Dites-moi votre avis sur ceci. Faut-il attendre que Palmerston ait parlé à Jarnac des affaires d'Espagne et lui ait indiqué sa disposition ou bien faut-il que Jarnac, prenant l’initiative, aille droit à Palmerston et lui dise : « L'Infant D. Enrique va arriver à Londres ; le parti progressiste veut en faire son instrument et votre candidat. Ce sera le retour de l’ancienne situation qui a été si nuisible au repos de l’Espagne, et à la bonne intelligence entre nous ; la France et les Modérés, l'Angleterre et les Progressistes, deux mariages, deux gouvernements ; une lutte continuelle, dans laquelle nous aurons l’air d'être les patrons, et nous ne serons que les instruments des partis Espagnols. Voulez-vous que nous coupions court à tout cela, et que nous travaillions, ensemble, sincèrement activement, à marier promptement la Reine d'Espagne à l’un des fils de D. François de Paule à celui qu’elle et son gouvernement préfèreront ? Nous sommes prêts ? C’est là, je crois ce qu’il y aurait de mieux. J’ai posé hier la question au Roi. J’attends sa réponse et la vôtre qui est déjà dans votre lettre d’hier. 9 heures Voilà une lettre qui me désole. Moi, Marion, Verity absents, c’est trop. Je vais attendre bien impatiemment la lettre de demain, j’espère que vos yeux ne s'obstineront pas à mal aller. Vous avez déjà eu souvent ces oscillations. Je me dis ce que j'ai besoin de croire. Si vous revenez à votre gold anointment (est-ce le nom ?), faites le vous-même plutôt que de le faire faire par Chermside.
Comment réussit Mad. Daucan ? Au moins, elle sera bonne pour vous lire. Tant que vous serez inquiète de vos yeux, vous serez mieux à Paris qu’à St Germain. La solitude est le pire. Je suis vraiment bien fâché pour cette pauvre Marina. Elle vous convenait. Le mal est-il si avancé qu’il n’y ait rien à faire ? Sinon, elle ferait bien d’aller consulter, M. Velpeau, ou M. Jaubert, ou M. Cloquet. Ce sont les habiles en ce genre. Avez- vous quelque femme de chambre en vue ? Qu’est devenue votre ancienne Marie ? Je vous questionne à tort et à travers. Si j'étais là, je saurais tout et je ferais quelque chose. Il me paraît difficile que vous ne donniez pas une petite indemnité au courrier qui vous a attendue, et ne s’est pas engagé à d'autres. Je n’ai pas d’idée du chiffres. Entre 60 et 100 fr. Ce me semble. Je dis cela au hasard. J’ai trouvé en effet, au fond de la grande enveloppe, une lettre particulière de Rayneval. Absolument rien qu’un compliment sur la mort de Mad. de Meulan.
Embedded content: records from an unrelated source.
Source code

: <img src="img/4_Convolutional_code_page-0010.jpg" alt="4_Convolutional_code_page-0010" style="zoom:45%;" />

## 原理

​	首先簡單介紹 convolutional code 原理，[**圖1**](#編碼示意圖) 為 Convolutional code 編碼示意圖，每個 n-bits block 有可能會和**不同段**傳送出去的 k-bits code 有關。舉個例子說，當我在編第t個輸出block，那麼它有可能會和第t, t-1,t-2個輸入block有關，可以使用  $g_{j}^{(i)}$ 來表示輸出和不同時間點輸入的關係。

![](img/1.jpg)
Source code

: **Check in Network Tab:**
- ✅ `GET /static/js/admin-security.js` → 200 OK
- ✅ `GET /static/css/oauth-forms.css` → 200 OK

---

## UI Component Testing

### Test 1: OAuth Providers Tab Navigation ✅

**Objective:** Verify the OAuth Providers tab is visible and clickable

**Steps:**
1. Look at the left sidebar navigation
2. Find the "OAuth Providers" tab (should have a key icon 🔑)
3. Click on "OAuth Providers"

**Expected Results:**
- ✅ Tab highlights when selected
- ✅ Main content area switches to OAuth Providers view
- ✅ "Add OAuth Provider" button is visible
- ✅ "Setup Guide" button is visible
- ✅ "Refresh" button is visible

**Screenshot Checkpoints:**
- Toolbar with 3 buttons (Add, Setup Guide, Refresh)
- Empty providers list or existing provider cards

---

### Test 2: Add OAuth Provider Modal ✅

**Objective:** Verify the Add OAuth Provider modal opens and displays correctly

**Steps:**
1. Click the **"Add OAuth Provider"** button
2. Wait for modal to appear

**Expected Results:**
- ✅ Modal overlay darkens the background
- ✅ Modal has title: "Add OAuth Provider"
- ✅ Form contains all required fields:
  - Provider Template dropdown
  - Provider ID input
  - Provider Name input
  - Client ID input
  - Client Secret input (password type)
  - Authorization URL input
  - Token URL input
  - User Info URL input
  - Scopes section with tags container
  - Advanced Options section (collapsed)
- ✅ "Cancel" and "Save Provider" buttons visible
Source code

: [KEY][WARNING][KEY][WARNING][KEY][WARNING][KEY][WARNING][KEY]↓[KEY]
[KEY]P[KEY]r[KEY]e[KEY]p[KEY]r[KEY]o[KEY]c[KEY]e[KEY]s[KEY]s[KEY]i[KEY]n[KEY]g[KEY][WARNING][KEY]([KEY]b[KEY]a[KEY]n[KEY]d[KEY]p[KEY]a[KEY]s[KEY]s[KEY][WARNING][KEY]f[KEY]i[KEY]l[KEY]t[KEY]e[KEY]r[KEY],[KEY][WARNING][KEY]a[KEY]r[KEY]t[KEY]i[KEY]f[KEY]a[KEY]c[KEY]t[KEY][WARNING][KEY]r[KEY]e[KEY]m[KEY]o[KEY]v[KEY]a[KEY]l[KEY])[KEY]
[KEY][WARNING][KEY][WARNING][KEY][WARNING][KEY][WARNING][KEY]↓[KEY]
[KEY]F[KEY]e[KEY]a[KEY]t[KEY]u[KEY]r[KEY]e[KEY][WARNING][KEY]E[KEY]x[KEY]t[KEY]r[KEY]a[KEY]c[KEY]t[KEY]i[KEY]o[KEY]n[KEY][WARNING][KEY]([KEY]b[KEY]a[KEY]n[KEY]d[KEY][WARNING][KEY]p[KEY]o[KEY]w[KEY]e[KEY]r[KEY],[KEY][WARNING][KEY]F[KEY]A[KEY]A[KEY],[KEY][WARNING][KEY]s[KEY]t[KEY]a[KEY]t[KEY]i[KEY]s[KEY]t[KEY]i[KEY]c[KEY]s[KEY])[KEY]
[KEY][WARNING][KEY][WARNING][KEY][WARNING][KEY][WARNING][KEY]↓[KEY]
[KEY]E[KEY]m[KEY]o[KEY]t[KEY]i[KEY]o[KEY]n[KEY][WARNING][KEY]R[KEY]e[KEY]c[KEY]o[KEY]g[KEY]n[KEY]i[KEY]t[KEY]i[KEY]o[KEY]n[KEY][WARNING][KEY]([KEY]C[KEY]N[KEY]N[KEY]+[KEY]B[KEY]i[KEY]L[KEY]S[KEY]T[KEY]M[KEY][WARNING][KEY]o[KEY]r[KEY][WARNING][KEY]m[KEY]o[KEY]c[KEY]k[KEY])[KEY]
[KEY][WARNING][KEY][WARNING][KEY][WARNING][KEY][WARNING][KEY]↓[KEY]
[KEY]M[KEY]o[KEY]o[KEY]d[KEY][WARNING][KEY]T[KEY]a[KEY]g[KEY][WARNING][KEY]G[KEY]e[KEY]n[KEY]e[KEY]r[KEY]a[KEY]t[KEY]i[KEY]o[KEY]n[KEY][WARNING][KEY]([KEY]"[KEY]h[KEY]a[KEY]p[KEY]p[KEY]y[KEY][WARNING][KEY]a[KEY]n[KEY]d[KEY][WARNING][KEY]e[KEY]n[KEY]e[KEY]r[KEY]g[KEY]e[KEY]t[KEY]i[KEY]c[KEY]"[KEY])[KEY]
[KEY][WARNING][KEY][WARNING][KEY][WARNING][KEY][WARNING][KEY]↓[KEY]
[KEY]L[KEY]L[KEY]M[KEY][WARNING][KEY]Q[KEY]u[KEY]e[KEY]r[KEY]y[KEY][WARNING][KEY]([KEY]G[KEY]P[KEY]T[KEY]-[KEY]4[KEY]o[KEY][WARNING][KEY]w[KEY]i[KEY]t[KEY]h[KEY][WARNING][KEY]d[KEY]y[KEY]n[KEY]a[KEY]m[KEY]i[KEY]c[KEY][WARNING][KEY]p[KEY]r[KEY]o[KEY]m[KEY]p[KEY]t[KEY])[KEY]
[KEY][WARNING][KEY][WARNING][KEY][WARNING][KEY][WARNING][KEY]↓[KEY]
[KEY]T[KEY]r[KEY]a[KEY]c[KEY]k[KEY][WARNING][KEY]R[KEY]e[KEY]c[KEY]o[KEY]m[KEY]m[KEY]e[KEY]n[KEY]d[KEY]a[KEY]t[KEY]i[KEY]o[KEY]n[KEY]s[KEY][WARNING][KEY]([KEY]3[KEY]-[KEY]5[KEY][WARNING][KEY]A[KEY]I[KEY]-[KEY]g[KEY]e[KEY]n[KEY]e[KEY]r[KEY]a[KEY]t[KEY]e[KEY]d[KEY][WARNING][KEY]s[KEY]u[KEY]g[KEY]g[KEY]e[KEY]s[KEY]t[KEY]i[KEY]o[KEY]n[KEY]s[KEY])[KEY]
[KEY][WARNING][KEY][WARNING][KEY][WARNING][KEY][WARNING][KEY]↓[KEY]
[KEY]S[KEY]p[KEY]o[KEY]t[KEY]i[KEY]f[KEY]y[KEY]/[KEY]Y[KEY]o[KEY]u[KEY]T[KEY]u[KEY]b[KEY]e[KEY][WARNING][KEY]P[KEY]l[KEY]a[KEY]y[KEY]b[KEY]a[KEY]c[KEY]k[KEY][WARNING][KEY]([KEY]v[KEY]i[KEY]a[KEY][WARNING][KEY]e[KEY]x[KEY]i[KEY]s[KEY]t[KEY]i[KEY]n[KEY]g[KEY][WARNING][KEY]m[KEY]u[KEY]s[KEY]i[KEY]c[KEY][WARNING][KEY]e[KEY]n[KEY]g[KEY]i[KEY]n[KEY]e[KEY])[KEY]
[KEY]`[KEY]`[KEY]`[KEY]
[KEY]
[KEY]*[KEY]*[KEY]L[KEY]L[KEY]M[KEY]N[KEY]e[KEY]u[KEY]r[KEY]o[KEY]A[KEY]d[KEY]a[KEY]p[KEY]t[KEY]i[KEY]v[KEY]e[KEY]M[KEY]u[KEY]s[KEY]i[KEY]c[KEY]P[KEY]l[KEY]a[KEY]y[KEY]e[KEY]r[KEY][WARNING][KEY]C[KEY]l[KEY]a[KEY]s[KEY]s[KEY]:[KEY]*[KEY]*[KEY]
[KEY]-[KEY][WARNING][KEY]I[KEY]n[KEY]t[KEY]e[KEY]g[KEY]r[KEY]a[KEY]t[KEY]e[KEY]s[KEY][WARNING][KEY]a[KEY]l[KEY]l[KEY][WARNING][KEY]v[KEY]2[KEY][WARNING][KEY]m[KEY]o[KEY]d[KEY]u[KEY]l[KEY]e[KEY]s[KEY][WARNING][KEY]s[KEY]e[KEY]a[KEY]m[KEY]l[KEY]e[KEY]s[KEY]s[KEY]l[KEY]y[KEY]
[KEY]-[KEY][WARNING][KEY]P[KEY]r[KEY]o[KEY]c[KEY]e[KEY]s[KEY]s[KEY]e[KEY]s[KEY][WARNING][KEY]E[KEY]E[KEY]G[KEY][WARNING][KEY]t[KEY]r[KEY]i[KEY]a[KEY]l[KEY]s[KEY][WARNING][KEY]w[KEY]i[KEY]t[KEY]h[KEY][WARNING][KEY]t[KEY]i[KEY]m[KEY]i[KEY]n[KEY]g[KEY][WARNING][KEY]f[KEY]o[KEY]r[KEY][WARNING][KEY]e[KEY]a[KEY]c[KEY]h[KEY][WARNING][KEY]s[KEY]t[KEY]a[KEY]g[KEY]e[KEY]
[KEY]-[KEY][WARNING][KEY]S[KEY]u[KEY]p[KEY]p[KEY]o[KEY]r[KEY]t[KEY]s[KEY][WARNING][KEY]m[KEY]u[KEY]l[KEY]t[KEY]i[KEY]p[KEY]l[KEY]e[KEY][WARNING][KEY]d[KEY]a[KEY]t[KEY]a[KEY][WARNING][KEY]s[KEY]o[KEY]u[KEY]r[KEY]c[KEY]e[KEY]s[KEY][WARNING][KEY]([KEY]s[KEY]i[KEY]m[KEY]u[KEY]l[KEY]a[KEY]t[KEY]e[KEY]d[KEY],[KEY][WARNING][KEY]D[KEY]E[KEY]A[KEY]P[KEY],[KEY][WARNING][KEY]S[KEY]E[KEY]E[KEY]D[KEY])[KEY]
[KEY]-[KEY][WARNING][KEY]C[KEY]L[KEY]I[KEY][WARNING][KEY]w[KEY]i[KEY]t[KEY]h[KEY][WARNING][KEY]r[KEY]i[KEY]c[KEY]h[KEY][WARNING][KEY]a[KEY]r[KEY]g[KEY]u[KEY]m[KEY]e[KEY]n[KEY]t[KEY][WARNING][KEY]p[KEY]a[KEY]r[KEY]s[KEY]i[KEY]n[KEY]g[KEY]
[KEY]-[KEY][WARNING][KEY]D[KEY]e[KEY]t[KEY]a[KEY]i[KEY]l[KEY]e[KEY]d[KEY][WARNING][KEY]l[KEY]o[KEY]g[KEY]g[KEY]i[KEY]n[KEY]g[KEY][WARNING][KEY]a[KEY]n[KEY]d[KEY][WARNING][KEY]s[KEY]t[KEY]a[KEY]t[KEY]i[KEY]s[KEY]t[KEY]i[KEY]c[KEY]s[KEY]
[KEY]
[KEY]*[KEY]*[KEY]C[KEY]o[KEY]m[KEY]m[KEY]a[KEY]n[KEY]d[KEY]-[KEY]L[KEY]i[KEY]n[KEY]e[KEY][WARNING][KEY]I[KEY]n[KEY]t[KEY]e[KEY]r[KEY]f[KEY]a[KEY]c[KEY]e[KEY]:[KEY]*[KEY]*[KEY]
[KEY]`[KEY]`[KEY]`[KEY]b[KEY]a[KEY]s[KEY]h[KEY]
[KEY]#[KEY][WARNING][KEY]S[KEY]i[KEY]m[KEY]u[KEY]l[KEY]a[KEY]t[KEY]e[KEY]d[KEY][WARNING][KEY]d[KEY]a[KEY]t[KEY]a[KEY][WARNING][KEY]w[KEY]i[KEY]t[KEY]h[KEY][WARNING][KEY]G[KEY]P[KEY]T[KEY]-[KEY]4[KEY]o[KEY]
Bonnes nouvelles de Rome. Rossi a présenté ses lettres d’Ambassadeur. Bon discours au Pape. Bonne réponse du Pape. Excellente position. Les Autrichiens se disent très contents de l’élection du Pape. Au fait si le cardinal Autrichien Gaysruck était arrivé à temps, il se serait opposé au choix de Martaï. Cela paraît certain. Il n’est plus guère douteux que le Pape ne fasse bientôt l’amnistie et des améliorations considérables dans les états romains. Gizzi Secrétaire d’état à peu près sûr. Amal, à l'intérieur ; moins sûr, mais probable. Tous deux très bons. Adieu. Adieu. Je recommande à Génie de vous montrer une dépêche de Naples qui vous amusera. Adieu. Que Dieu garde vos yeux ! Et vous toute entière ! Adieu.